→ PROMPT
Reproduce the lines below verbatim, starting at the line containing "kingdom: Plantae" and ending at the line containing "genus: Xylobolus", with both of those lines included.

→ SUPPLIED RECORDS
================

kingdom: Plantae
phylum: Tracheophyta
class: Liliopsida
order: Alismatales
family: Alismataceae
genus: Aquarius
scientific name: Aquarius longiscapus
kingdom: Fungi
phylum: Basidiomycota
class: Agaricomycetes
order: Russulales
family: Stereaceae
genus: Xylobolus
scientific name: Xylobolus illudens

================

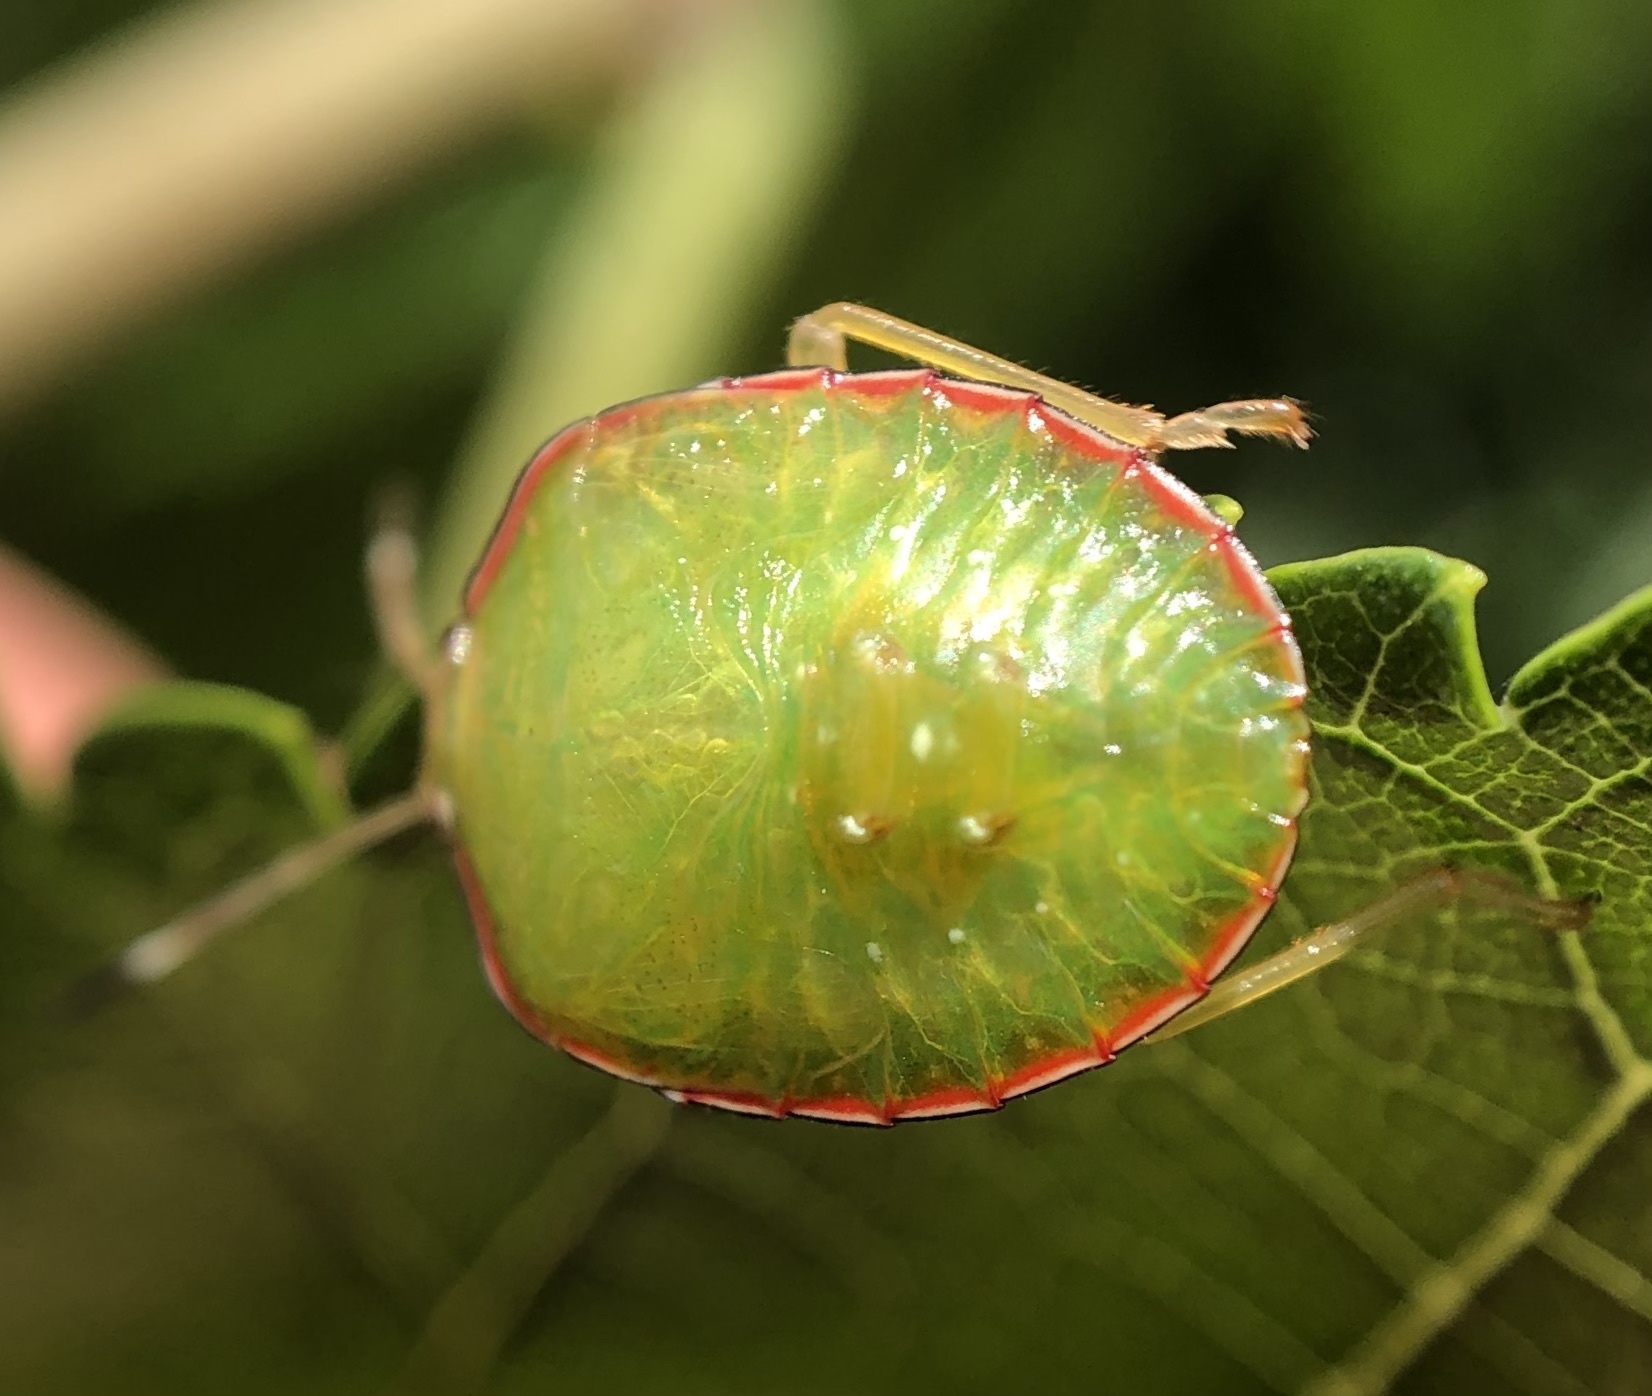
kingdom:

================

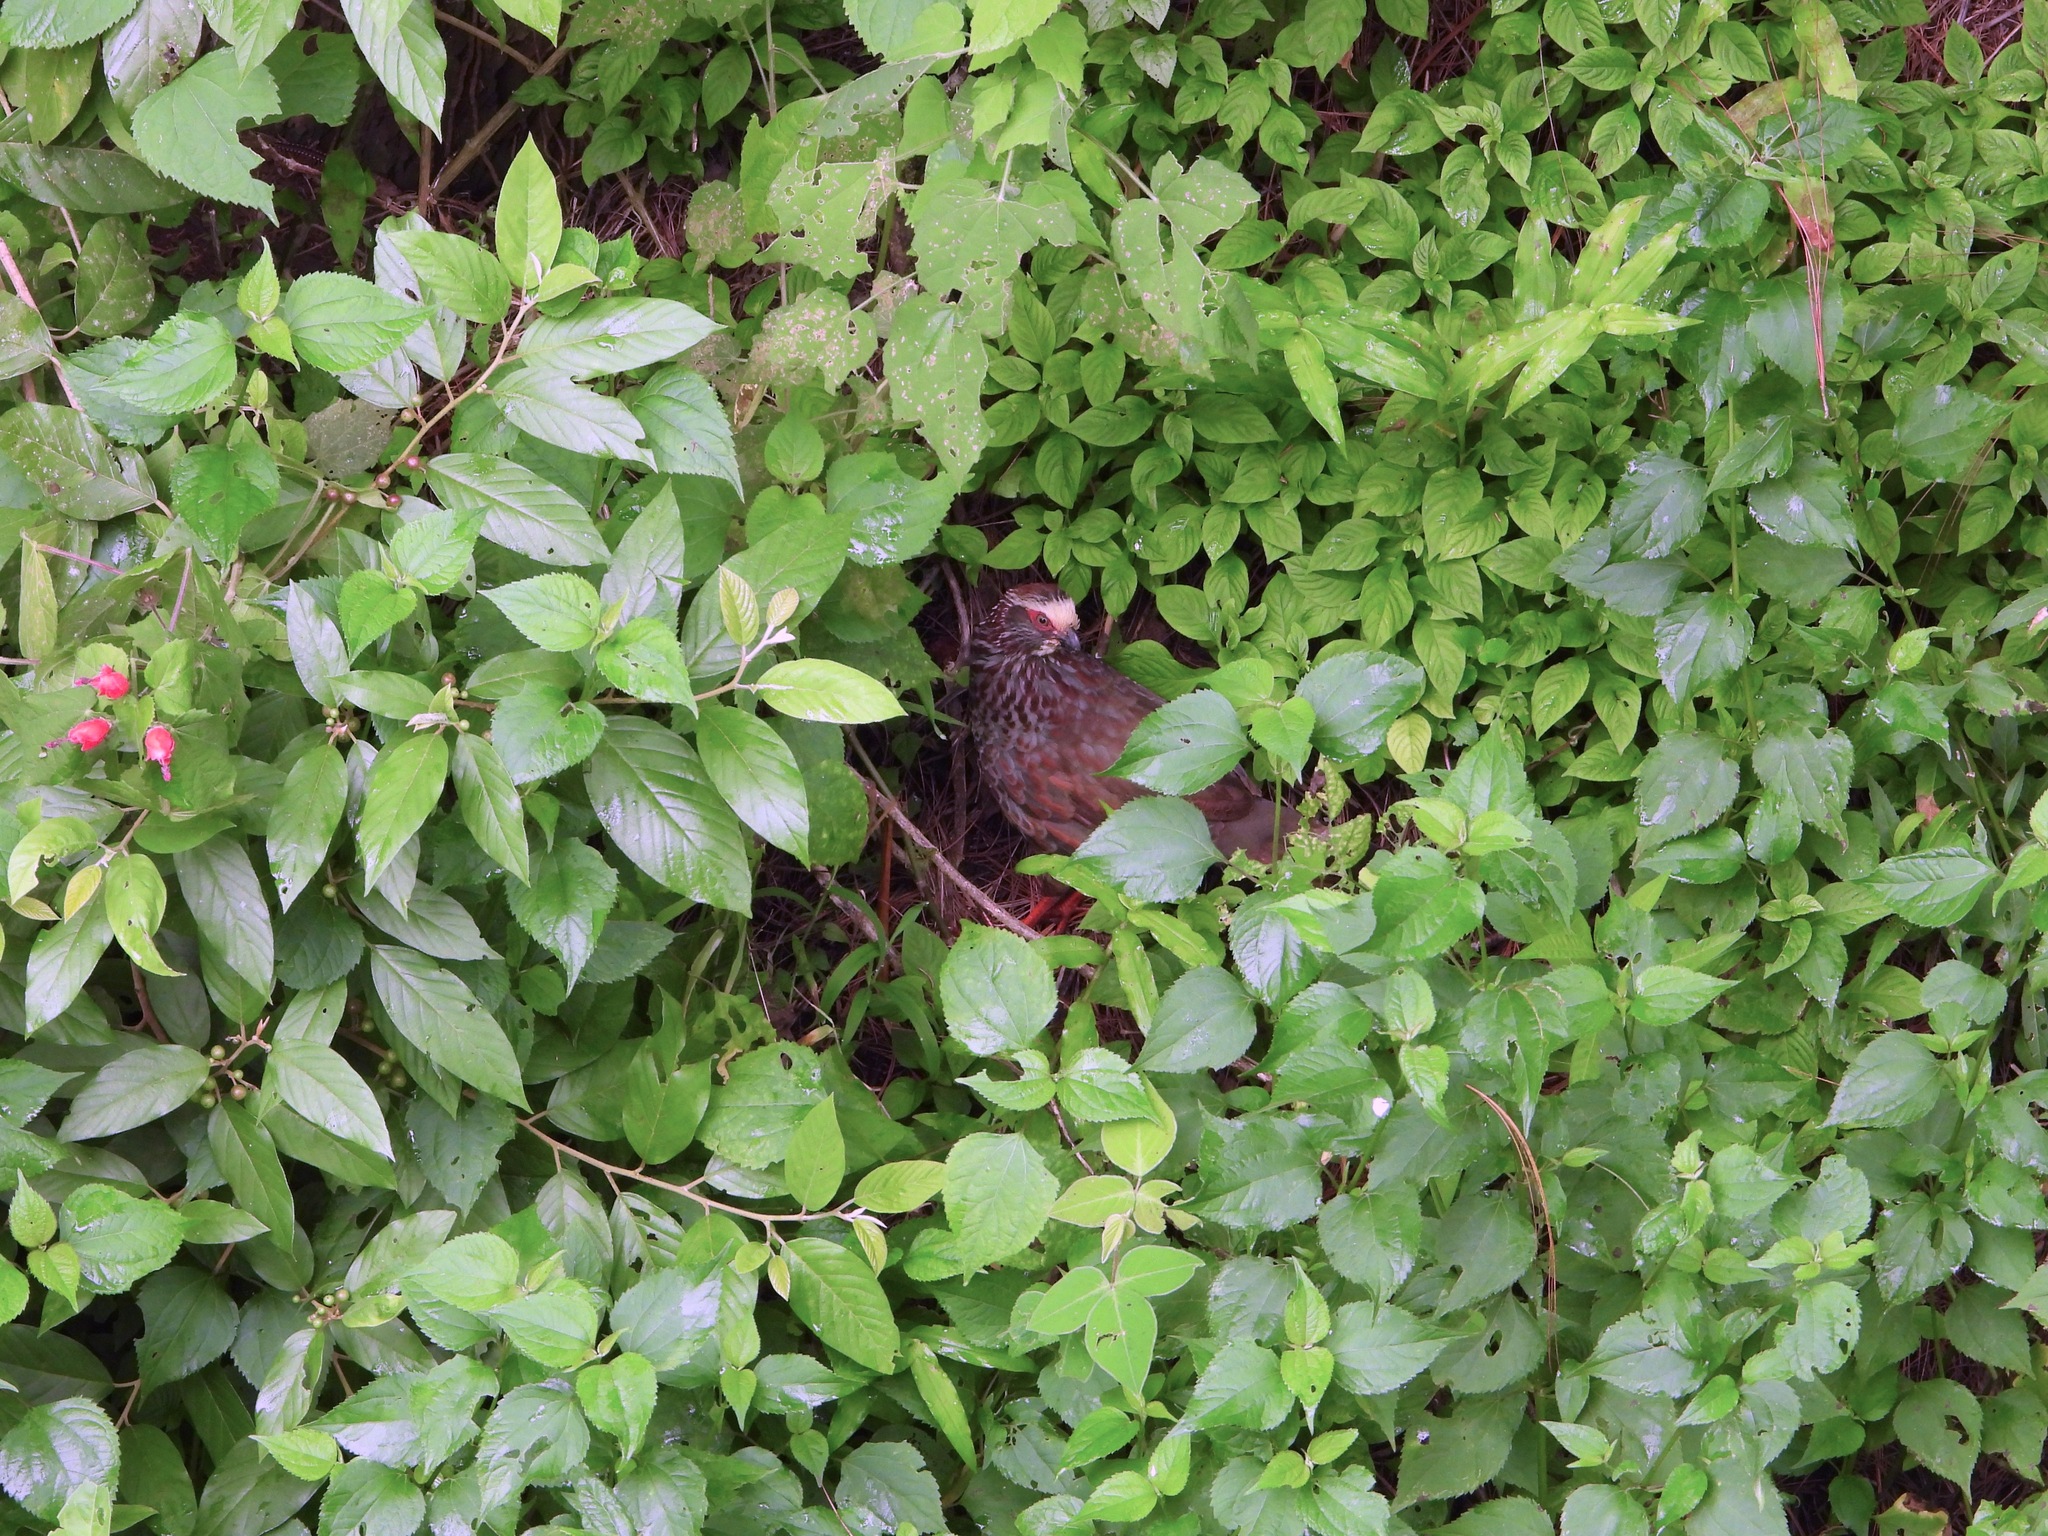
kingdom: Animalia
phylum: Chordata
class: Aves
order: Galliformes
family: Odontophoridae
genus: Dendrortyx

================

→ ANSWER BELOW
kingdom: Plantae
phylum: Tracheophyta
class: Liliopsida
order: Alismatales
family: Alismataceae
genus: Aquarius
scientific name: Aquarius longiscapus
kingdom: Fungi
phylum: Basidiomycota
class: Agaricomycetes
order: Russulales
family: Stereaceae
genus: Xylobolus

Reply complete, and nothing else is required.